W 2009 roku życie idola milionów nagle dobiegło końca. W tym roku Michael aktywnie przygotowywał się do trasy koncertowej. Jackson miał wiele długów, ale planował je spłacić, ponieważ bilety na jego występy sprzedawały się w oszałamiającym tempie. Jednak plany artysty nie miały się spełnić. 25 czerwca Michael zmarł na skutek przedawkowania leków. Zostawił po sobie troje małoletnich dzieci.
Najmłodszy spadkobierca artysty miał wówczas zaledwie 7 lat. Chłopiec, nazwany Prince Michael Jackson II, od narodzin regularnie był zamieszany w skandale związane z ojcem. Znany muzyk od dawna pragnął zostać ojcem po raz trzeci. Po rozwodzie z żoną Debbie Rowe, Michael przez długi czas nie miał żadnych związków. Nie mógł znaleźć dziewczyny, która mogłaby potencjalnie stać się matką jego dziecka.

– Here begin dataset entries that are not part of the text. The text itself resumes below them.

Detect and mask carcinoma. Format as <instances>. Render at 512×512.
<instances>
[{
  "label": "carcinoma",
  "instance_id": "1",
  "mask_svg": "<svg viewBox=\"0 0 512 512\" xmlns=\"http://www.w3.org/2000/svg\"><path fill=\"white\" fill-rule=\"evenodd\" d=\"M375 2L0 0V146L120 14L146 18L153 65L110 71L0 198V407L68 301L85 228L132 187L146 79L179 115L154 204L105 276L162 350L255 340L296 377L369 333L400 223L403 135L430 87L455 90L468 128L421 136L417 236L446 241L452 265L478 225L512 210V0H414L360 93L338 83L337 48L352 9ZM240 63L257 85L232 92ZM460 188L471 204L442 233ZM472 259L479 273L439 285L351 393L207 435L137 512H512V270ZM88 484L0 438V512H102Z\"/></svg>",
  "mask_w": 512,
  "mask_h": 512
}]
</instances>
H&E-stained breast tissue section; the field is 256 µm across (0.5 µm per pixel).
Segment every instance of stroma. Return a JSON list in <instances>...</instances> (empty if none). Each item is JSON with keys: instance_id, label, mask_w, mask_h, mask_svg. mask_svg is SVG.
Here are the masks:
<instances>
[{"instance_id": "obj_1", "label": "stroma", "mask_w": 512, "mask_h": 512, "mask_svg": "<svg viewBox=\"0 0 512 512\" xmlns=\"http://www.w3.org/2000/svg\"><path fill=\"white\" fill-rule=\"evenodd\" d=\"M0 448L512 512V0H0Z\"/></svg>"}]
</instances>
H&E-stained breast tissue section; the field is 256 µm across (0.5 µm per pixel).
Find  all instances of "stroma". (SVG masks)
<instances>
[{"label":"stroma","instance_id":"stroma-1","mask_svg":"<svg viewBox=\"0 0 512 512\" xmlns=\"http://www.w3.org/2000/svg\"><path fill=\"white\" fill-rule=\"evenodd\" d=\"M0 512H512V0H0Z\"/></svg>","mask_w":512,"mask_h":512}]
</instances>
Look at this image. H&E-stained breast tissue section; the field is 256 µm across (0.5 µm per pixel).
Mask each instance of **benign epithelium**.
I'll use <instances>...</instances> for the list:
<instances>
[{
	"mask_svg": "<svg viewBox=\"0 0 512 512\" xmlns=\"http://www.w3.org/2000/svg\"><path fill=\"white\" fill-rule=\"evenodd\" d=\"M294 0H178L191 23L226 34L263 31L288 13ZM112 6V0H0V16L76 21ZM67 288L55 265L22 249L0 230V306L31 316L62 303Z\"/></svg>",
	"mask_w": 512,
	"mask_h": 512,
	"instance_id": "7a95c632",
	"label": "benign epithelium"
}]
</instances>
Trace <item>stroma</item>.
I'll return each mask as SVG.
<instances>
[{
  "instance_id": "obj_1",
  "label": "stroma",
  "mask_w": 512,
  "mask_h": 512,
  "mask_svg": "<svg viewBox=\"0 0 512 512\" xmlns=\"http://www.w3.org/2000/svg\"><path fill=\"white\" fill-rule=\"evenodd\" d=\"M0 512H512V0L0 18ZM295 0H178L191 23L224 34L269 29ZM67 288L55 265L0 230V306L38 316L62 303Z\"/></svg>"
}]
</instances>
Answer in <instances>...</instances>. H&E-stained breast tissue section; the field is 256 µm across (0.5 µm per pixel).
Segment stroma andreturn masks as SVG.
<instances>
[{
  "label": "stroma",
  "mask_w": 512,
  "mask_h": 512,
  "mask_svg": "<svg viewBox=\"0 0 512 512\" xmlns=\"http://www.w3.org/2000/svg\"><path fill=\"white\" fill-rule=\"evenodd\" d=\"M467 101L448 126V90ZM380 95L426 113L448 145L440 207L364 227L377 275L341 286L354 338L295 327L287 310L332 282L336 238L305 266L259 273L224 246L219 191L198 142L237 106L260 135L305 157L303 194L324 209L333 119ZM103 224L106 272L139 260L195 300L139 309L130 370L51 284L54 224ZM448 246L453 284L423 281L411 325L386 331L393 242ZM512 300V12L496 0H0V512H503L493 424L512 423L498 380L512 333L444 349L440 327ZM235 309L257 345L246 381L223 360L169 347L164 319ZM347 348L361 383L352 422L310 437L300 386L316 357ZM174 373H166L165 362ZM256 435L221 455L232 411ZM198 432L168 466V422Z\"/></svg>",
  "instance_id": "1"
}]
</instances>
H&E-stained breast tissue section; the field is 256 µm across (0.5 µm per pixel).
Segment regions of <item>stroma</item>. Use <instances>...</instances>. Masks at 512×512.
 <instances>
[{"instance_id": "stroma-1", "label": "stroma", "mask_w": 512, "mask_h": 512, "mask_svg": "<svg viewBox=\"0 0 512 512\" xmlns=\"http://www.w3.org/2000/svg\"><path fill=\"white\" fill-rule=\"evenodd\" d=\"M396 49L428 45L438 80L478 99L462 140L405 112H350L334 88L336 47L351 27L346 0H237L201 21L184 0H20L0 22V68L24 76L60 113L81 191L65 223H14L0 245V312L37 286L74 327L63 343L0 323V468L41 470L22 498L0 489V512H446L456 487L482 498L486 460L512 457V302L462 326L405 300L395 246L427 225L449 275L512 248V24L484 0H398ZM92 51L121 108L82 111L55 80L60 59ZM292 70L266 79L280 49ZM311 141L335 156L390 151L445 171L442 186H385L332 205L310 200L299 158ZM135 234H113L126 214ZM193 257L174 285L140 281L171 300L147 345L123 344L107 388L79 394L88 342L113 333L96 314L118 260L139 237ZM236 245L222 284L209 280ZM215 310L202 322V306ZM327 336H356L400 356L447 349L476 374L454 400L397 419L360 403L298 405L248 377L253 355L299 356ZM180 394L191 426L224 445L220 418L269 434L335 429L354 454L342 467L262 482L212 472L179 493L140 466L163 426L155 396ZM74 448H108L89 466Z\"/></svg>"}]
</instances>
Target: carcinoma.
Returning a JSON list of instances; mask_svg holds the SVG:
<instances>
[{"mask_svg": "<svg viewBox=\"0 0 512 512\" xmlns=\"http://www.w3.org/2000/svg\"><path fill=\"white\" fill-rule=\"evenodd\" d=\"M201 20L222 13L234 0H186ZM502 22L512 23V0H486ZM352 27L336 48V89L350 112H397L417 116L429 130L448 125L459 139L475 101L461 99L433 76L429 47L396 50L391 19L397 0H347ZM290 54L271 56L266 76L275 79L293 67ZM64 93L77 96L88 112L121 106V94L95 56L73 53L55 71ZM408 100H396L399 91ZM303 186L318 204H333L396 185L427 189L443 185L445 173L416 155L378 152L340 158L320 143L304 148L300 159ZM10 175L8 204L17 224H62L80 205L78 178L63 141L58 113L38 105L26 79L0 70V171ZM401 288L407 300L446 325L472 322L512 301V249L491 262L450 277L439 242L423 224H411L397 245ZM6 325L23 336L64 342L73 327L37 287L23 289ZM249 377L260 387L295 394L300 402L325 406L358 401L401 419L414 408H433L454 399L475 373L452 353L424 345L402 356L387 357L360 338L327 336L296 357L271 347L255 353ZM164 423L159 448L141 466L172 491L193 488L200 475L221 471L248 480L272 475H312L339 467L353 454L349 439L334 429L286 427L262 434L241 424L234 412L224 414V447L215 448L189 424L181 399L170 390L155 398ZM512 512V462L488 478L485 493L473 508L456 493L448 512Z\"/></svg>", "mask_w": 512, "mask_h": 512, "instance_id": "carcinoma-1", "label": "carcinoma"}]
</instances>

Postanowił więc skorzystać z usług surogatki. W 2002 roku jego marzenie się spełniło, a muzyk znów został ojcem. Biologiczna matka drugiego syna Jacksona pozostaje nieznana. W tamtym czasie Michael miał już problemy zdrowotne, ale był bardzo szczęśliwy z powodu narodzin swojego syna. Kiedy w pierwszych miesiącach po narodzinach Prince’a Jackson postanowił pokazać go fanom, prawie upuścił chłopca. Fani byli przerażeni zachowaniem Michaela, a chłopiec zyskał przydomek „Blanket”.
Po śmierci Jacksona biologiczna matka Prince’a zaczęła się nim opiekować. Od tego czasu chłopiec prawie zniknął z życia publicznego. Kiedyś wychodził na ulicę w masce. Jednak Prince dorósł. Ma teraz 22 lata i wciąż unika rozgłosu, starając się prowadzić normalne życie.
Prince nie marzy o karierze muzycznej. Najmłodszy syn Jacksona doskonale zna historię swojego ojca i zdecydowanie nie chce jej powtarzać.